### ABOUT THIS TASK
Look through the records, and whenever a line includes the word "Histologic", copy it.

Start of DATA PROVIDED

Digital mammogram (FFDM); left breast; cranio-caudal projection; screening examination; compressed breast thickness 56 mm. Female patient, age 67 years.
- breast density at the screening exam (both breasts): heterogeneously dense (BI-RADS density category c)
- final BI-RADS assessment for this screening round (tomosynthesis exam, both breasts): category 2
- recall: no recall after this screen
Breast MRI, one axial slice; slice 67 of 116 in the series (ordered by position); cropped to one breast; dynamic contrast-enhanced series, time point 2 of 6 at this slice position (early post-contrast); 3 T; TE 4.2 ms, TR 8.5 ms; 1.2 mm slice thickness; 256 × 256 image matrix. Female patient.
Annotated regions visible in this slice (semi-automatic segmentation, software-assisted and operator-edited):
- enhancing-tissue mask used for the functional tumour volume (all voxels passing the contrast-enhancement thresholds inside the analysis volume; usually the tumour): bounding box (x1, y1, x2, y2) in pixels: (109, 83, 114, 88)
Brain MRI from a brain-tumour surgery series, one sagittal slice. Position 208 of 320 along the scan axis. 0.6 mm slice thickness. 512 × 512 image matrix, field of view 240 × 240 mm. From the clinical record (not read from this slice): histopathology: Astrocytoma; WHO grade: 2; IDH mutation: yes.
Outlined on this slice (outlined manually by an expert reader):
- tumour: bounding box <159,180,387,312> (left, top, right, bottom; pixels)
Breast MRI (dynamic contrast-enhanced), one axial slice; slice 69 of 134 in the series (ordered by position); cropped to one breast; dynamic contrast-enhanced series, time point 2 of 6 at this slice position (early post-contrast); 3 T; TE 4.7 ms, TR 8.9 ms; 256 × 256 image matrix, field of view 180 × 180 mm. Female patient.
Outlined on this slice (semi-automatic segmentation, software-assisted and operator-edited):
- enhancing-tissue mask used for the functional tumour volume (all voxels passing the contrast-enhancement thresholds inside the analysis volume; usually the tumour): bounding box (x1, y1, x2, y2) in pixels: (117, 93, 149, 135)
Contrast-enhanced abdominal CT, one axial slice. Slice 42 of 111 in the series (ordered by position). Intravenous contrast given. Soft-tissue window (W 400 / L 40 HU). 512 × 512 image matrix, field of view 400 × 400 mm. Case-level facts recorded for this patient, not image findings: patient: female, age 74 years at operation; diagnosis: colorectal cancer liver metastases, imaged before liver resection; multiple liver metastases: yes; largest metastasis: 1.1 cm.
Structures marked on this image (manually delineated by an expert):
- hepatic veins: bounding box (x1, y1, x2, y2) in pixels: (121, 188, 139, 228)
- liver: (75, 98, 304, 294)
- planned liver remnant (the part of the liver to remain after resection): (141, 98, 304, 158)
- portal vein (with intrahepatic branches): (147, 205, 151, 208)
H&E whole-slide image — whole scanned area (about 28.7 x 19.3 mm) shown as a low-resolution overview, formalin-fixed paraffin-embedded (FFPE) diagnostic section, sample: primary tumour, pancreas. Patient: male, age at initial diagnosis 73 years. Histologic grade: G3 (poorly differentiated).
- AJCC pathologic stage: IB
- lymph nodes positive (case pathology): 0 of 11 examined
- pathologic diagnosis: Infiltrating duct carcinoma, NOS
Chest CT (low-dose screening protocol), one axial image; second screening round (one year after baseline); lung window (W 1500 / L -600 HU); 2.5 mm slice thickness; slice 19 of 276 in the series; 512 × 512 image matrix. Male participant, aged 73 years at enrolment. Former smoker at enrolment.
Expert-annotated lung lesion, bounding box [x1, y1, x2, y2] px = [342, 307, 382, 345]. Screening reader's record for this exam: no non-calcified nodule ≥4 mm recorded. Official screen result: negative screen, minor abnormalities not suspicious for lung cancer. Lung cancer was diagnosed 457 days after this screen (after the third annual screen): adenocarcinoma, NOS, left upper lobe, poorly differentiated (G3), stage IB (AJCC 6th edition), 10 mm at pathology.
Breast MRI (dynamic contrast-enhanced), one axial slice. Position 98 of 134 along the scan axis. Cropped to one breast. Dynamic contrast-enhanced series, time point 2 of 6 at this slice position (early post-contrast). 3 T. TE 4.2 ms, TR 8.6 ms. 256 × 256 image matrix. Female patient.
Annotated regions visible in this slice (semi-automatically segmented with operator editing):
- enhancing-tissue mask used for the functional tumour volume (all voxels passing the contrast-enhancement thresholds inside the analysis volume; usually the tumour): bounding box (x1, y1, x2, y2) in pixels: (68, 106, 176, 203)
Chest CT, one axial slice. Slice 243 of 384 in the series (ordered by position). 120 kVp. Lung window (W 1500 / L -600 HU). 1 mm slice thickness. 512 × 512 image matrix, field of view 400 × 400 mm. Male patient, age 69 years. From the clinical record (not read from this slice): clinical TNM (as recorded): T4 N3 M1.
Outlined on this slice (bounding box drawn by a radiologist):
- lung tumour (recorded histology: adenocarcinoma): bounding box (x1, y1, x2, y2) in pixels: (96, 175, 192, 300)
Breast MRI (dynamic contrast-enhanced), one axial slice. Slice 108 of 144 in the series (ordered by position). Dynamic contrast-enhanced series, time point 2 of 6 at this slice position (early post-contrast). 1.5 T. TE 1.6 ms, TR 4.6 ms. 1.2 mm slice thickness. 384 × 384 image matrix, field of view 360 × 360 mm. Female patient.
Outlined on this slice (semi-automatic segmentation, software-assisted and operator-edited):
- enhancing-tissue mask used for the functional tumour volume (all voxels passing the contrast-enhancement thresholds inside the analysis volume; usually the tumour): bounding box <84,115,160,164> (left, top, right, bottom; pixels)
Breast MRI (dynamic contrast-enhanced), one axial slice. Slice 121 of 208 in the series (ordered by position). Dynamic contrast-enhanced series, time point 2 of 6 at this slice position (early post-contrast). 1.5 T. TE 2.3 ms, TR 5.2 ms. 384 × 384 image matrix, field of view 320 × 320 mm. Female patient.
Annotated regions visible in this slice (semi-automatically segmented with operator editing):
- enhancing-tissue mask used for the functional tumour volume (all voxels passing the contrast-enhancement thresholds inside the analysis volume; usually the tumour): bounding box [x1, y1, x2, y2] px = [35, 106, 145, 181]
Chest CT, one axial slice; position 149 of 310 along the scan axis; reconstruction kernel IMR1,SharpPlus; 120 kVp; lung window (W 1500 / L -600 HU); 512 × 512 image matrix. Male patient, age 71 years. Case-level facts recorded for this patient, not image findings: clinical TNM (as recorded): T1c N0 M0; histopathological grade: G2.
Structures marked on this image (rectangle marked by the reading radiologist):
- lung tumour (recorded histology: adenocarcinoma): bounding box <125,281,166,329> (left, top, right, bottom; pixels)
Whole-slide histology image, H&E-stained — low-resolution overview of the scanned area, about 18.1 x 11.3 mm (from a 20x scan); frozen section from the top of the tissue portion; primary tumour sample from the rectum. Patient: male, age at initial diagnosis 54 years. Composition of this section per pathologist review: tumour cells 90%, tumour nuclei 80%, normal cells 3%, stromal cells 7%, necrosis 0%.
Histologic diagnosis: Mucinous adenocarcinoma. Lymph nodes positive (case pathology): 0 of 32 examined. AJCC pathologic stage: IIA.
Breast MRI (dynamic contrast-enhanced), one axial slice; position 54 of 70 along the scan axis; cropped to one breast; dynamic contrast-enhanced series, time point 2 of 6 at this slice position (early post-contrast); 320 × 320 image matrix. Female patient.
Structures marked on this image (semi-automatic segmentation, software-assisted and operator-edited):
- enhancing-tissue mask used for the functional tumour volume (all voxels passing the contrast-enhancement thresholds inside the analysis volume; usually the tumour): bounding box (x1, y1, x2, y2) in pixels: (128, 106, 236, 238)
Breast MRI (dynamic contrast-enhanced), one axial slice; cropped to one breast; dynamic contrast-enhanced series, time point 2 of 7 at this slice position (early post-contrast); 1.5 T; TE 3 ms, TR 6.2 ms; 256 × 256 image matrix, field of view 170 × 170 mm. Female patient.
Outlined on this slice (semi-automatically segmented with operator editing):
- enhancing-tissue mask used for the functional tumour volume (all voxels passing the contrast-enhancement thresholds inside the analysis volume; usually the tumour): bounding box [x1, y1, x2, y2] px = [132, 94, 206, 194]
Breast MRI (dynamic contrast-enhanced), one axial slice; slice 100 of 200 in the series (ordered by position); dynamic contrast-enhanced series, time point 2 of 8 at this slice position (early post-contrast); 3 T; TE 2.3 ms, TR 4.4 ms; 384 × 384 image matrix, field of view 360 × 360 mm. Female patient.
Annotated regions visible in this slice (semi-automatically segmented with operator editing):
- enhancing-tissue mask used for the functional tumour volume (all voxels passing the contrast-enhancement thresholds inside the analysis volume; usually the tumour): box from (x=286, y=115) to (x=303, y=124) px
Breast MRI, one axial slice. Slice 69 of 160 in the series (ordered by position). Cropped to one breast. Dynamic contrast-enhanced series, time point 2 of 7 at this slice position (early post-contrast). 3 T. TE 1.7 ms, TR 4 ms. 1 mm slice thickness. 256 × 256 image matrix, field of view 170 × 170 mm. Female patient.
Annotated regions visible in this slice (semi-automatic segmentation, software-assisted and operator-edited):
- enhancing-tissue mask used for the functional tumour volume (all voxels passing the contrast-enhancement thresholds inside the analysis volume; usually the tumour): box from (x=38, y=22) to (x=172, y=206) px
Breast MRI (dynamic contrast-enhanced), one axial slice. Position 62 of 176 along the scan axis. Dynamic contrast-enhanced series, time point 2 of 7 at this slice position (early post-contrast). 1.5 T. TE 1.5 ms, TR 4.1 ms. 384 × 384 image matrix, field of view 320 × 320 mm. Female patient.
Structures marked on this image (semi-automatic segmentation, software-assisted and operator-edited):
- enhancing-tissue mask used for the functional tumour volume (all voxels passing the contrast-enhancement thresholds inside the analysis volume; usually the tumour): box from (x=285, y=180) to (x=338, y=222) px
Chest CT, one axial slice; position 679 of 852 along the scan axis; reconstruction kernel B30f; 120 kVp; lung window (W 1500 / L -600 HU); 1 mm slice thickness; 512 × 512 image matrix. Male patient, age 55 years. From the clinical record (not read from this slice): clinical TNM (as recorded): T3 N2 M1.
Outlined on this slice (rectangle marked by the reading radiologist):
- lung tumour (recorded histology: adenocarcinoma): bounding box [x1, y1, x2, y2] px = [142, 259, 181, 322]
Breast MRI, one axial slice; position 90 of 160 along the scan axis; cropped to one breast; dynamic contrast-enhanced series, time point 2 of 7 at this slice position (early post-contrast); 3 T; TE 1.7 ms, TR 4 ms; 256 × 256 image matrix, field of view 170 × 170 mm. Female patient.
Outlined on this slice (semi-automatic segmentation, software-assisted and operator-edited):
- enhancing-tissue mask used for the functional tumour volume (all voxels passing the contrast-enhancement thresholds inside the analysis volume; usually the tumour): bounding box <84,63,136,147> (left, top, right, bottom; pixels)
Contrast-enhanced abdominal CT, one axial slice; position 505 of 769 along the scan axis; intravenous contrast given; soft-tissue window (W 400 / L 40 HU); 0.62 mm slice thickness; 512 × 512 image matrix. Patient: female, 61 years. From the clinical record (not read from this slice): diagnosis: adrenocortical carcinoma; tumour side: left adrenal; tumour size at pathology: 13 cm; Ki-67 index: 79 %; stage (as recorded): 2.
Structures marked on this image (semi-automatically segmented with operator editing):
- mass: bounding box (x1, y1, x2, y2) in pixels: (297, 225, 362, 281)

End of DATA PROVIDED

### ANSWER TO THIS EXERCISE
H&E whole-slide image — whole scanned area (about 28.7 x 19.3 mm) shown as a low-resolution overview, formalin-fixed paraffin-embedded (FFPE) diagnostic section, sample: primary tumour, pancreas. Patient: male, age at initial diagnosis 73 years. Histologic grade: G3 (poorly differentiated).
Histologic diagnosis: Mucinous adenocarcinoma. Lymph nodes positive (case pathology): 0 of 32 examined. AJCC pathologic stage: IIA.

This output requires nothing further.